Aber ein scharfer Polarisierer gegen den politischen Gegner ist er nicht so recht. In programmatischen Dingen ist er epigonal; gelungene Begriffe und Metaphern saugt er auf, prägt sie aber nicht. Er ist wie sein Parteichef ein exzellenter Zuhörer, auch eher vorsichtig in der Aktion, kein Antreiber. Platzeck und Heil doppeln sich in ihren Begabungen, vielleicht mehr, als es der Sache zuträglich ist.

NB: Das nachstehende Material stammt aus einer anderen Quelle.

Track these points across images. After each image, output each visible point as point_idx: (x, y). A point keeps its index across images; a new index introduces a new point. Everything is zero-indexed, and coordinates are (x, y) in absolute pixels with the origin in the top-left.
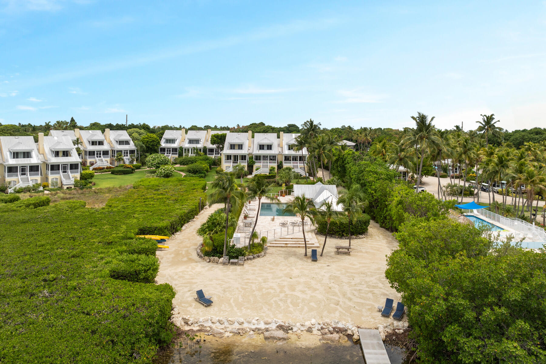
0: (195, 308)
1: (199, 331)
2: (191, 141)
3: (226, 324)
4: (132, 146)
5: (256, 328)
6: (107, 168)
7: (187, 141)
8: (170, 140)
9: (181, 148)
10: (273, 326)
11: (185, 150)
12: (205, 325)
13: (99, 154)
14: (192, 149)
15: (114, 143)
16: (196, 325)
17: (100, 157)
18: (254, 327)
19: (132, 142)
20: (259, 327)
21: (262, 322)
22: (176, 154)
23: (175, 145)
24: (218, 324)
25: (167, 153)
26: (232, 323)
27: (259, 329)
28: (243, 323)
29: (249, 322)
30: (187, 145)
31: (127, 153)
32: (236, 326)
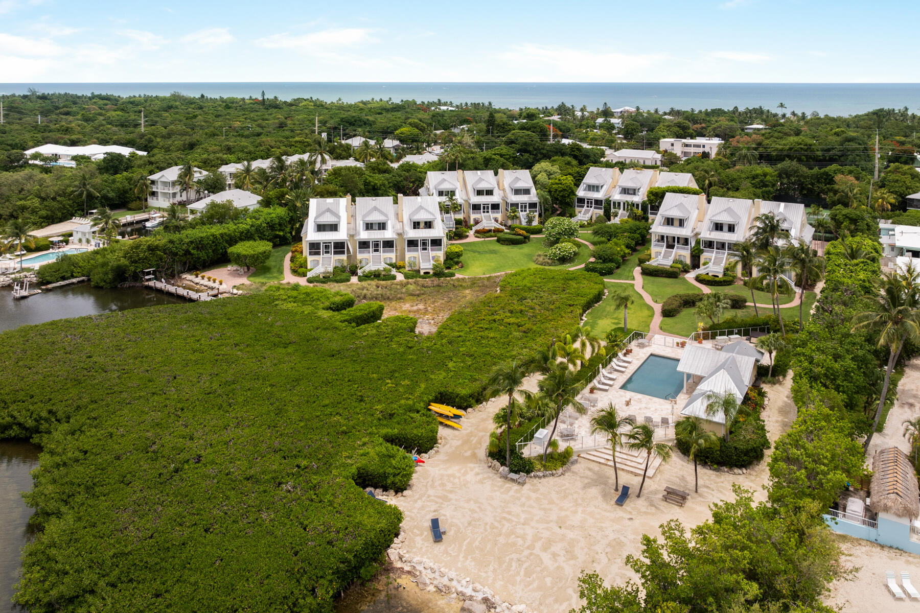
0: (423, 540)
1: (409, 572)
2: (625, 191)
3: (437, 575)
4: (533, 197)
5: (461, 592)
6: (494, 231)
7: (618, 190)
8: (594, 186)
9: (608, 202)
10: (480, 596)
11: (614, 203)
12: (417, 568)
13: (486, 208)
14: (624, 204)
15: (508, 190)
16: (409, 564)
17: (488, 212)
18: (460, 589)
19: (533, 191)
20: (465, 591)
21: (471, 586)
22: (601, 209)
23: (599, 195)
24: (429, 571)
25: (588, 207)
26: (442, 575)
27: (463, 595)
28: (452, 580)
29: (459, 582)
30: (617, 197)
31: (525, 207)
32: (445, 581)
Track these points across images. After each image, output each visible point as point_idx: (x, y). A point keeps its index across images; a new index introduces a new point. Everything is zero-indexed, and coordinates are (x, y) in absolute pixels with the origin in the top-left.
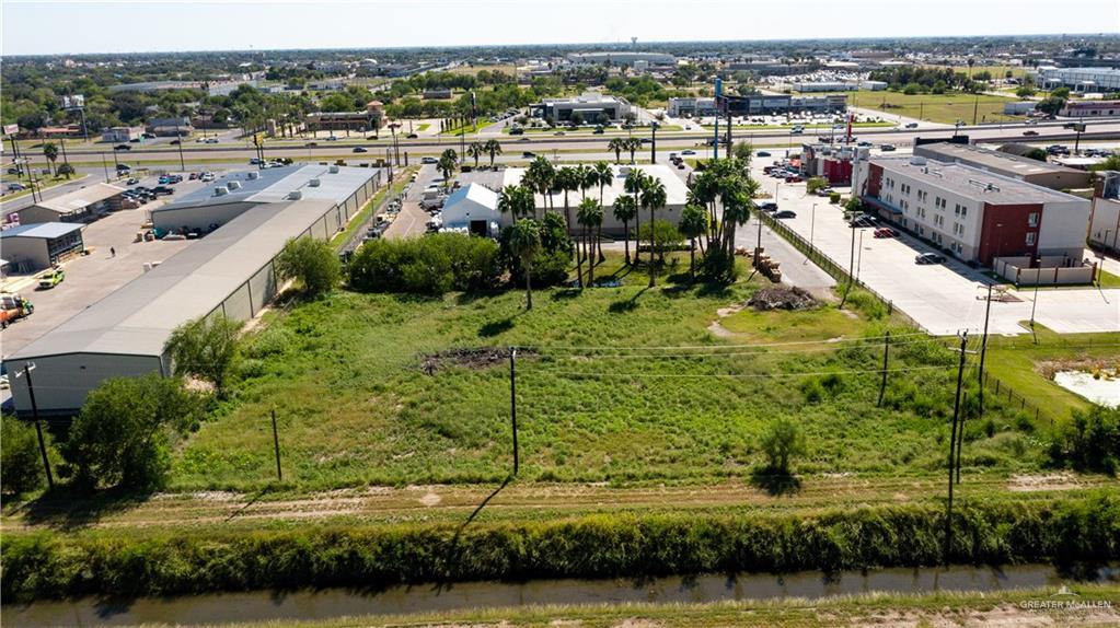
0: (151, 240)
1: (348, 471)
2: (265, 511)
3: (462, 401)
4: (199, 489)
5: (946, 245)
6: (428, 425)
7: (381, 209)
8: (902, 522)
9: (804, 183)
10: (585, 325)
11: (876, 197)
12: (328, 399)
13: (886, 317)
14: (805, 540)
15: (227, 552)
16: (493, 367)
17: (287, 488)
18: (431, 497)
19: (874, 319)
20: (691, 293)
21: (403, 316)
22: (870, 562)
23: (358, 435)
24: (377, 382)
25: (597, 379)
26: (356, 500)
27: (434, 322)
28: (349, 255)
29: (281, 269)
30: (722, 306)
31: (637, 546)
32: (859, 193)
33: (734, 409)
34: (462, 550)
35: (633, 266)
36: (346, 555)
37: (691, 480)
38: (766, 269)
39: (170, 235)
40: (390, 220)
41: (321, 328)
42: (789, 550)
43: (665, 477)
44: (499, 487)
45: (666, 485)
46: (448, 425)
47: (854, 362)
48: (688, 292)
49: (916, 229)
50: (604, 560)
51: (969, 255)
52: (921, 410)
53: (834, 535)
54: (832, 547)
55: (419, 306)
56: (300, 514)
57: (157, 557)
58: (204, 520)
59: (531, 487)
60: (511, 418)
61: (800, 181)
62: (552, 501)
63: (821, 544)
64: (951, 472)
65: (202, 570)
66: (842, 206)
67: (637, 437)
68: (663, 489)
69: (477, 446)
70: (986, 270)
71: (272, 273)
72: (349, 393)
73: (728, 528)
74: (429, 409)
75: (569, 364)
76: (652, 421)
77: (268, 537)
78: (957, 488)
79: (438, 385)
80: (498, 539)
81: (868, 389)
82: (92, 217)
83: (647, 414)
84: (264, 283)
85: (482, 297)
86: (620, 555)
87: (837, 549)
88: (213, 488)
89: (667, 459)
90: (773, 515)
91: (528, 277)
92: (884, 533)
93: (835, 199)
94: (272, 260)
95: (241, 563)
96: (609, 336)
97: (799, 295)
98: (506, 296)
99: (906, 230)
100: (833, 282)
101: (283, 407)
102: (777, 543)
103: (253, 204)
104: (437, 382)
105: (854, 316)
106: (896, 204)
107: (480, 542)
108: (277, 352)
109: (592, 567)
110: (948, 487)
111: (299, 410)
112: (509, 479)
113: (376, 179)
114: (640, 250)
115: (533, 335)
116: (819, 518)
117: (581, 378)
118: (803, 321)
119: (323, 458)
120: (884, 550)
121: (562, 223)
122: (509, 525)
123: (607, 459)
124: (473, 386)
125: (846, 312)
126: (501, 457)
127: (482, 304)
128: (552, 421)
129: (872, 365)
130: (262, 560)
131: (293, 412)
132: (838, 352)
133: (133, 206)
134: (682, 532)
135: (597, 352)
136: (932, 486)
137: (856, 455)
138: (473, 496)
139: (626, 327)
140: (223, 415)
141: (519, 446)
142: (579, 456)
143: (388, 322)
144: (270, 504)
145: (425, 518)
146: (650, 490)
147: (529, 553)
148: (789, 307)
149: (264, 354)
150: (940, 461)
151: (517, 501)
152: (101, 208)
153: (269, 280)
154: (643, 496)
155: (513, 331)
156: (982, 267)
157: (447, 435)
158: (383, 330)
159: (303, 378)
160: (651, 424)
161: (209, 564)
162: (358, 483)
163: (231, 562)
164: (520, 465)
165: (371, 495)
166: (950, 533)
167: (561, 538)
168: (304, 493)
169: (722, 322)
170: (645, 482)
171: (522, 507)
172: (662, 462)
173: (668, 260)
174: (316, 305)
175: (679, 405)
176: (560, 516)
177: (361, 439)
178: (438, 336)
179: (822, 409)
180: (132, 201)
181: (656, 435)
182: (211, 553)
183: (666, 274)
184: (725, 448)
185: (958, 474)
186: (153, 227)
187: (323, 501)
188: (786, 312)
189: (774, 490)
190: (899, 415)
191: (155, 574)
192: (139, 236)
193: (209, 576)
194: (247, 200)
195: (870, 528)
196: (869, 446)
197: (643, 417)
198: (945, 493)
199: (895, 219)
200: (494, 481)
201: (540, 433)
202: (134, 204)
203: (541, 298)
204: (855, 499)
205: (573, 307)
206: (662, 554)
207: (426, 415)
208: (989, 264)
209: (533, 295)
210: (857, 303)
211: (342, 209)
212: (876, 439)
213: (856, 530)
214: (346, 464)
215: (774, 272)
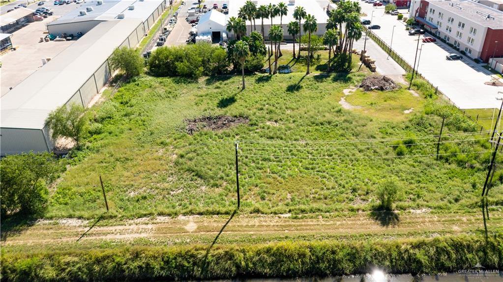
0: (48, 41)
1: (146, 203)
2: (99, 234)
3: (209, 154)
4: (63, 217)
5: (462, 48)
6: (190, 170)
7: (166, 22)
8: (458, 246)
9: (383, 7)
10: (273, 101)
11: (423, 18)
12: (136, 150)
13: (434, 96)
14: (403, 258)
15: (77, 263)
16: (226, 130)
17: (111, 217)
18: (191, 224)
19: (429, 98)
20: (329, 79)
21: (177, 92)
22: (439, 270)
23: (152, 176)
24: (163, 140)
25: (282, 139)
26: (150, 226)
27: (193, 97)
28: (149, 54)
29: (112, 65)
30: (346, 87)
31: (308, 261)
32: (414, 15)
33: (357, 161)
34: (209, 263)
35: (297, 59)
36: (144, 266)
37: (337, 213)
38: (368, 64)
39: (58, 38)
40: (171, 29)
41: (133, 101)
42: (394, 264)
43: (322, 211)
44: (230, 217)
45: (323, 217)
46: (201, 171)
47: (420, 128)
48: (328, 78)
49: (445, 38)
50: (289, 269)
51: (476, 55)
52: (461, 163)
53: (420, 255)
54: (419, 262)
55: (185, 86)
56: (118, 237)
57: (38, 266)
58: (65, 240)
59: (247, 217)
60: (235, 166)
61: (381, 5)
62: (259, 229)
63: (412, 260)
64: (483, 209)
65: (63, 275)
66: (404, 21)
67: (305, 181)
68: (322, 221)
69: (217, 186)
70: (486, 64)
71: (108, 67)
72: (148, 146)
73: (359, 250)
74: (191, 159)
75: (266, 127)
76: (312, 169)
77: (100, 254)
78: (489, 222)
79: (196, 142)
80: (229, 256)
81: (430, 147)
82: (18, 26)
83: (310, 164)
84: (103, 74)
85: (218, 80)
86: (298, 266)
87: (421, 263)
88: (70, 217)
89: (322, 197)
90: (385, 241)
91: (243, 69)
92: (448, 253)
93: (400, 18)
94: (107, 60)
95: (85, 270)
96: (287, 108)
97: (387, 81)
98: (231, 80)
99: (439, 38)
100: (403, 72)
101: (112, 156)
102: (387, 259)
103: (99, 22)
104: (195, 139)
105: (416, 95)
106: (435, 23)
107: (219, 258)
108: (110, 118)
109: (283, 273)
110: (483, 222)
111: (120, 158)
112: (235, 212)
113: (163, 4)
114: (301, 49)
115: (246, 107)
116: (411, 244)
117: (272, 138)
118: (390, 98)
119: (133, 193)
120: (448, 264)
121: (260, 37)
122: (235, 246)
123: (289, 196)
124: (214, 142)
125: (412, 92)
126: (230, 194)
127: (219, 85)
128: (258, 168)
129: (430, 130)
130: (97, 268)
131: (117, 160)
132: (410, 121)
133: (40, 20)
134: (334, 252)
135: (281, 119)
136: (473, 221)
137: (428, 196)
138: (215, 225)
139: (295, 101)
140: (80, 161)
141: (240, 187)
142: (273, 194)
143: (169, 97)
144: (102, 228)
145: (188, 241)
146: (314, 220)
147: (247, 265)
148: (382, 89)
149: (102, 120)
150: (476, 203)
151: (240, 229)
152: (23, 21)
153: (106, 71)
154: (310, 225)
155: (236, 104)
156: (482, 62)
157: (200, 177)
158: (166, 101)
159: (122, 136)
160: (312, 171)
161: (67, 270)
162: (151, 214)
163: (79, 269)
164: (241, 200)
165: (158, 223)
166: (486, 253)
167: (265, 256)
168: (121, 220)
169: (347, 98)
170: (311, 215)
171: (243, 233)
172: (320, 199)
173: (315, 56)
174: (131, 85)
175: (327, 157)
176: (264, 240)
177: (154, 179)
178: (195, 107)
179: (406, 162)
180: (39, 16)
181: (315, 179)
182: (68, 264)
183: (314, 64)
184: (354, 190)
185: (487, 212)
186: (48, 33)
187: (131, 227)
188: (380, 92)
189: (385, 222)
190: (449, 166)
191: (37, 276)
192: (42, 39)
193: (67, 277)
194: (96, 19)
195: (440, 251)
196: (434, 189)
197: (308, 166)
198: (482, 227)
199: (433, 31)
200: (227, 213)
201: (251, 177)
202: (40, 18)
203: (250, 81)
204: (431, 230)
205: (267, 87)
206: (322, 266)
207: (189, 163)
208: (487, 61)
209: (245, 79)
210: (418, 87)
211: (146, 24)
212: (438, 185)
213: (432, 251)
214: (145, 198)
215: (372, 65)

Keine Schärfe, kein Feuer, kein Biss
Was weiterhin am meisten bei den Netzwerkern verstört ist ihre Antriebslosigkeit, ihr Mangel an Leidenschaft und Temperament. Richtig Stimmung kommt bei ihren Diskussionen nicht auf, keine Schärfe, kein Feuer, kein Biss. Sie ringen nicht um Positionen. Die Netzwerker würden sagen, sie seien eben keine Ideologen.
Aber das ist es nicht. Man kann sich schließlich auch ganz unideologisch über programmatische Perspektiven auseinandersetzen. Gerade in unideologischer Zeiten kommt es auf Maßstäbe, Wertorientierungen und Prioritäten an, um dem eigenen Tun Struktur, Richtung und Norm zu geben. Doch daran mangelt es den Netzwerkern. Bezeichnend war, dass sie vor zwei Jahren plötzlich das programmatische Credo der "Chancengesellschaft" ausriefen - ohne überhaupt zu merken, dass dies längst von anderen und viele Jahre vorher geschehen war: Nämlich von den Herren Koch und Teufel aus der CDU.
Kein Zweifel also: Die SPD vollzieht den Generationswechsel. Die "68er" sind in Bälde Geschichte. Eine neue Generation stellt sich auf die Bühne. Noch schaut das Publikum skeptisch.